*** Opening DOCUMENT EXTRACT ***
And-Ones: 2018/19 Odds, Fredette, Hensley, USA Basketball

The Warriors have already been set as the favorites to win the 2018/19 title, relays Ben Fawkes of ESPN, but there’s a huge variable that hangs over the equation. The Westgate Las Vegas SuperBook gives Golden State 5-4 odds to capture the championship, followed at 7-2 by the Rockets and Sixers, two teams believed to be in the running to sign LeBron James.

“When you have LeBron in free agency, you have to be careful,” oddsmaker John Murray said. “You’ve got Philadelphia, Miami, the Lakers and even Houston as potential destinations [outside of Cleveland]. We cut all of those teams’ odds down, and we’ll raise back up the teams he doesn’t sign with.”

Murray adds that the Rockets would take over as favorites if they are able to add James and keep Chris Paul and Clint Capela. The Celtics, who come in at 8-1, will be favored to win the East if James leaves Cleveland and goes anywhere but Philadelphia. The Lakers and Heat are tied for fifth place at 20-1, followed by the Spurs at 25-1 and the Cavaliers at 30-1.

There’s more basketball-related news to pass along:

  • Former lottery pick Jimmer Fredette hopes to use The Basketball Tournament this summer to get another shot at the NBA, writes Myron Medcalf of ESPN. The 10th selection in the 2011 draft, Fredette played for four teams in five years before heading overseas. “I would always love to get another chance in the NBA,” Fredette said. “I’ve gotten better in China and improved every year. … You hope somebody takes notice.” He has another year remaining on his Chinese Basketball Association contract.
  • J.R. Hensley, a prominent NBA agent, has been placed on 18 months’ probation, tweets Liz Mullen of Sports Business Journal. The action came because Hensley refused to fully cooperate in an investigation of potential violations, according to a press release from the NBPA.
*** Closing DOCUMENT EXTRACT ***
*** Opening DATA SUPPLIED ***
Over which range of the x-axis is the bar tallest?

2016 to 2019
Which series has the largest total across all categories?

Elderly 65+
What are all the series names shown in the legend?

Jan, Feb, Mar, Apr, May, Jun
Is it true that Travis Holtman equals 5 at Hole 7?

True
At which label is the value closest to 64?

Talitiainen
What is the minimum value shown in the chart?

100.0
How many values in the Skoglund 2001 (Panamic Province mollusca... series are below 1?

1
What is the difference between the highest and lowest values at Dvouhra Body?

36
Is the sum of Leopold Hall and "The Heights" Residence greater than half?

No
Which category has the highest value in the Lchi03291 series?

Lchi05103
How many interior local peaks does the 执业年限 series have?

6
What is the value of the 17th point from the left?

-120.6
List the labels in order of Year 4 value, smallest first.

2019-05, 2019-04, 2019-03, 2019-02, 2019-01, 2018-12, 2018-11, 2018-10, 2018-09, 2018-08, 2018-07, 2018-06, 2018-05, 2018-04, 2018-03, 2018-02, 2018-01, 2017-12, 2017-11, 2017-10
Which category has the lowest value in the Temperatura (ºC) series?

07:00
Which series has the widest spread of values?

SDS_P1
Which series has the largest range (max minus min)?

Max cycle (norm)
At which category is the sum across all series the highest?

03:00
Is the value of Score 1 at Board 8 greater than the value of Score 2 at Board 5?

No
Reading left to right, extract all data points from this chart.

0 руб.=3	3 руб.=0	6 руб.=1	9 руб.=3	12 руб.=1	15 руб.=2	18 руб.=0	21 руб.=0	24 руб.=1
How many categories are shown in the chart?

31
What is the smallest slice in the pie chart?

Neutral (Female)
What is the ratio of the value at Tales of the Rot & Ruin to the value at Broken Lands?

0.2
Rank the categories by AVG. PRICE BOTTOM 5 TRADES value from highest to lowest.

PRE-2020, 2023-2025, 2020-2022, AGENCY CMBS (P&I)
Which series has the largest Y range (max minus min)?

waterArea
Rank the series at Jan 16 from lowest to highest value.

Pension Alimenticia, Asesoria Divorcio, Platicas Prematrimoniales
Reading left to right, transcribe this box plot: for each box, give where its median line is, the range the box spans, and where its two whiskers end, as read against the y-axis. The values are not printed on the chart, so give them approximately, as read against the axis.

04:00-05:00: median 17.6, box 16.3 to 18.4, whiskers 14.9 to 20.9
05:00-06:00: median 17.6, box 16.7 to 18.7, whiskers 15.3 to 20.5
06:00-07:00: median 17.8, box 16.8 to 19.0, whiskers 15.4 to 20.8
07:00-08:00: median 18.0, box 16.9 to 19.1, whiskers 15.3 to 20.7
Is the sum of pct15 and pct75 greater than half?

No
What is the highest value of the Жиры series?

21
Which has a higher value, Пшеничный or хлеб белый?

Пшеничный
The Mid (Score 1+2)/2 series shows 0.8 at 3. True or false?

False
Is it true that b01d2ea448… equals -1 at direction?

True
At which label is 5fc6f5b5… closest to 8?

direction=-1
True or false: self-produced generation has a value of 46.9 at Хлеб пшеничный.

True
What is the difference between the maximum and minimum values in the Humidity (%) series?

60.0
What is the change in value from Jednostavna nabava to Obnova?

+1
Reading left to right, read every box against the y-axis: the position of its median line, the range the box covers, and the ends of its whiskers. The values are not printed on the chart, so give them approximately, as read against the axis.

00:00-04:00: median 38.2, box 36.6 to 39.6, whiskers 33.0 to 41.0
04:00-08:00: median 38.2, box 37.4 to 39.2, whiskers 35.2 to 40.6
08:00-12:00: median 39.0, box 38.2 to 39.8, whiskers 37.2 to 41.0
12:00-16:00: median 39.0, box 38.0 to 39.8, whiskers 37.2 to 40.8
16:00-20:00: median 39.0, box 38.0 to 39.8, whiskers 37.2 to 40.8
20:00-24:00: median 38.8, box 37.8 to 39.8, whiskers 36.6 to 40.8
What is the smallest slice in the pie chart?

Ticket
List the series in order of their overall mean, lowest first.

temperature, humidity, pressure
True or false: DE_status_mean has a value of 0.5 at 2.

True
*** Closing DATA SUPPLIED ***
▸ WORK ITEM
Pick up the basketball news roundup on 2018/19 title odds where it stops and write the next part. The entries have nothing to do with this.

▸ EXERCISE ANSWER
  • The USA Men’s Under 18 National Team made its first round of cuts this morning, trimming the squad from 33 players to 18. Adam Zagoria of ZagsBlog has the complete list of players who advanced.

Southwest Notes: Leonard, Capela, Conley, Barnes

The Lakers might be the logical landing spot if the Spurs decide not to offer Kawhi Leonard a supermax deal or if he tells them he’ll walk after next season, Gary Washburn of the Boston Globe speculates. Leonard can opt out of his deal next summer and the Spurs would want to acquire assets rather than wind up with nothing, as the Thunder experienced when Kevin Durant bolted, Washburn continues.  The Lakers have enough assets to make such a deal happen, but the Celtics would likely decline the Spurs’ advances if they were asked to give up Jaylen Brown and Jayson Tatum and a first-rounder for him, Washburn adds.

In other news around the Southwest Division:

  • Clint Capela‘s value to the Rockets hasn’t gone unnoticed and should lead to a lucrative offseason for the impending restricted free agent, as Stefano Fusaro of The Undefeated notes. Houston went 42-3 this season when Capela, Chris Paul and James Harden were all in the lineup, and Paul told Fusaro it’s no coincidence. “Y’all know the record when we all play together, and I’ll tell you it’s not because of me and James,” Paul said. “Clint is really the X factor. He opens up so much for us.”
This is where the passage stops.